病毒介导的宿主细胞裂解对元素生物地球化学循环（尤其是碳循环）具有重要意义。在水圈环境中，存在着多样性极为丰富的古菌病毒，但对其裂解宿主细胞机制的研究很少。近期研究表明，多种形态的古菌病毒均通过在宿主细胞表面形成金字塔状结构（VAP）实现宿主细胞的裂解。据此，本项目提出假说：古菌病毒中广泛存在基于VAP的宿主细胞裂解系统，VAP的打开由蛋白单体间互作模式的改变所触发，古菌病毒通过这种裂解方式参与微生物群落结构的调节并推动有机碳的释放。本项目拟以硫化叶菌椭球形病毒SEV1与杆状病毒SIRV2的病毒-宿主系统为模式，综合利用生物化学、成像技术、遗传学及组学等手段，解析古菌病毒感染宿主后VAP的组装与打开等步骤的调控机制，进而通过元病毒组学和单细胞测序技术等方法，了解这一宿主裂解系统的系统发育学和生态学分布。本项目的实施将有助于拓展对热泉等水圈环境中古菌病毒推动碳元素生物地球化学循环新机制的认识。

Cell lysis by viruses releases highly labile cellular components, both organic matters and inorganic nutrients, drastically affecting the biogeochemical cycles, especially the carbon cycle on Earth. Viral metagenomics in extreme environments have revealed a vast diversity of archaeal viruses, suggesting their potentially critical roles in regulating the microbial community and promoting organic carbon release. Recent studies show that several species of archaeal viruses with totally different morphologies, i.e. Sulfolobus ellipsoid virus 1, Sulfolobus islandicus rod-shaped virus 2, Sulfolobus turreted icosahedral virus 1 and a putative Pyrobaculum virus, all induce host cell lysis by forming a virus-associated pyramids (VAPs) on cell surface.

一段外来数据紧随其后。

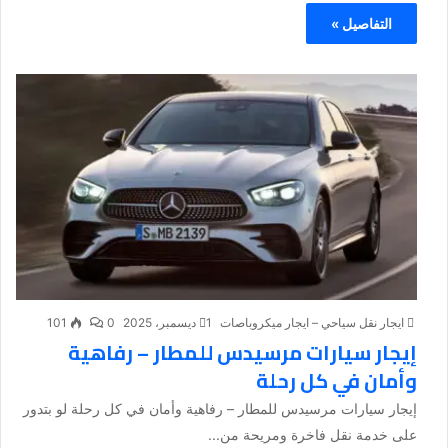
التفاصيل »
ايجار نقل سياحي – ايجار ميكروباصات
1 ديسمبر، 2025
0
101
إيجار سيارات مرسيدس للمطار – رفاهية
وأمان في كل رحلة
إيجار سيارات مرسيدس للمطار – رفاهية وأمان في كل رحلة لو بتدور
على خدمة نقل فاخرة ومريحة من...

Therefore, in this project, we hypothesize that the VAP-based cell lysis system is widely employed by archaeal viruses to regulate the microbial community and mediate the release of organic carbon from host cells. This project entails the analysis of molecular mechanisms underlying VAP assembly and opening during the infection of two Sulfolobus strains, i.e. Sulfolobus sp. A20 and S. islandicus LAL14/1, by their respective viruses SEV1 and SIRV2, by employing biochemical, genetic, imaging technologies and omics approaches. To understand the phylogenetic distribution and evolution of the VAP-based host lysis system, a survey of viruses encoding a homologue of a VAP-specific protein will also be conducted by using metagenomic and single-cell genomic techniques. The execution of the project will improve our understanding of the novel mechanism of archaeal viruses in mediating host cell lysis and their roles in promoting organic carbon release in hydrosphere, especially in extreme environments.